HANOVER – Hanover has never been a city known as a nightlife destination, but an ambitious project currently underway in the basement of Dartmouth’s old bookstore on South Main Street could change that.
Hanover developer Jay Campion is building a nearly 7,000 square foot restaurant and nightclub that will include a venue for music and other artist performances in the basement of the closed bookstore.
Entering from Allen Street, the new facility, named Sawtooth Kitchen, is slated to open early next year, according to Campion and his son, Kieran Campion, who is the company’s chief executive.
“A restaurant with event space for live musical performances is something I have wanted to do for a long time,” said Campion, whose family has been prominent in Hanover’s business and real estate community for generations.
“With the demographics of the city’s students and the people of the Upper Valley enjoying music and art and the bookstore closing, there was finally enough space to do it,” he said. .
Hidden from public view, the cavernous basement, stretching from the early 1900s facade to the old Everything But Anchovies restaurant on Allen Street, was once used as storage and retail space for the bookstore.
The restaurant, kitchen and performance space are the final step in the transformation of the Wimblewood Building, which the Campion family has owned since the 1950s and which once housed the long-dead Hanover Co-op and Campion’s Sporting Goods. from the main street south.
Since the bookstore closed in 2018, Campion has renovated the ground sales areas that now house the My Brigadeiro café, bakery and chocolate factory as well as the Still North bookstore and café. The upper floors are occupied by the administrative offices of the Tuck School of Business in Dartmouth.
A key feature of Sawtooth Kitchen – the name derives from the sawtooth-shaped foundation walls of the building in what will be the kitchen – is the restaurant and food operation where fresh and frozen ready meals will also be available for the kitchen. pickup and delivery to a separate designated entrance in the lane.

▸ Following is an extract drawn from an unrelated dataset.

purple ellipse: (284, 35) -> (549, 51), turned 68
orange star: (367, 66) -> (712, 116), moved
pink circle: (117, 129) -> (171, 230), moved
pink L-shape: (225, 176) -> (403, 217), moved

Campion also plans that the Commercial Kitchen will produce frozen meals prepared by Sawtooth Kitchen that would be wholesaled and sold locally to places like the Hanover Co-op and other markets.
“Take-out is here to stay,” Campion said of how restaurants originally pivoted to survive during the pandemic, but then found a growing market for take-out and home-delivered meals. . “If you can do it in a unique and quality way, it’s going to create a new trend. ”
But perhaps the most ambitious – and potentially risky – will be the low-rise scene in Sawtooth Kitchen and the 163-seat table that Campion has variously described as a “nightclub,” “cabaret” and “performance space.” which is designed to showcase musicians, stand-place comics, stage performers and writers in front of the audience.
A performance space for live music has been absent from Hanover since Salt Hill Pub and Skinny Pancake, both of which have reserved regional musicians, closed at the start of the pandemic.
Kieran Campion, 44, a 1995 graduate of Hanover High School, Colgate University and the British American Drama Academy, returned to the Upper Valley with this young family, after a career in theater and television. and Chicago-based theater agent, said he expects to tap into contacts in the entertainment industry to schedule the venue.
Young Campion envisions that the concert hall at Sawtooth Kitchen will be more than a place to hear coffee ballads, but will offer a wide range of performance artists.
“We’re going to cover the whole gamut in terms of the performing arts,” said Campion, who recently worked as a theater agent in Chicago. “My ambitious plan is to build a home for the artists of the Haute Vallée, developing our own internal work, as an ensemble company, whether it’s comedy sketches or storytelling, developing creative talents. ”
“Over 20 years in New York and Chicago, I have built a lot of relationships in the business and I can call on them to bring people in from the city, or dub with artists in Dartmouth, or a guest artist doing a master class, playing a play, reading a new work, a cabaret number on Saturday evening, ”he declared.
When it comes to music, Kieran said the area offers a rich selection of artists to book.
“It won’t be a place for another Irish judging group,” he said.
The city of Hanover has already taken a dim view of restaurants that also host live performances, especially when the former canoe club was prevented by the zoning administrator in the early 2000s from offering musical performances in direct because it was not an authorized incidental use.
But the zoning board later reversed the decision, saying the administrator’s interpretation of what is permitted in incidental use was too narrow – “live musical performances are permitted incidental use.” for a property whose primary use is a restaurant, at least when implemented at the level and scope proposed by the plaintiff in this case, ”the 2003 decision read.
Hanover Planning and Zoning Director Robert Houseman said his department had been in contact with the Campions during the authorization process to ensure it complied with zoning ordinances.
“We have spent many hours with Jay to make sure we understand the scope of this project and we believe that the primary use of the proposed restaurant and concert hall is subordinate and incidental to the primary use and therefore permitted,” Houseman said last week.
The Campions said they were in talks with potential chefs to run the kitchen, although they said it was still too early to talk about the menu.
Jay Campion said the kitchen, however, could end up providing the food for Still North Books, which he says will also use the venue’s space for author dedications and book events.
“Honestly, I think it’s going to be a really cool place,” Jay Campion said.